Assigned task. Please retype every record below exactly, leaving the pictures out.

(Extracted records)
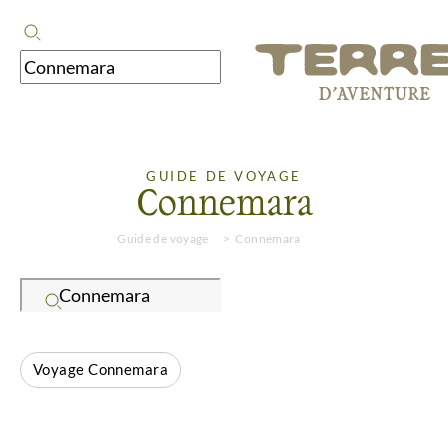
GUIDE DE VOYAGE
Connemara
Guide de voyage
Connemara
Voyage Connemara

Task output.
GUIDE DE VOYAGE
Connemara
Guide de voyage
Connemara
Voyage Connemara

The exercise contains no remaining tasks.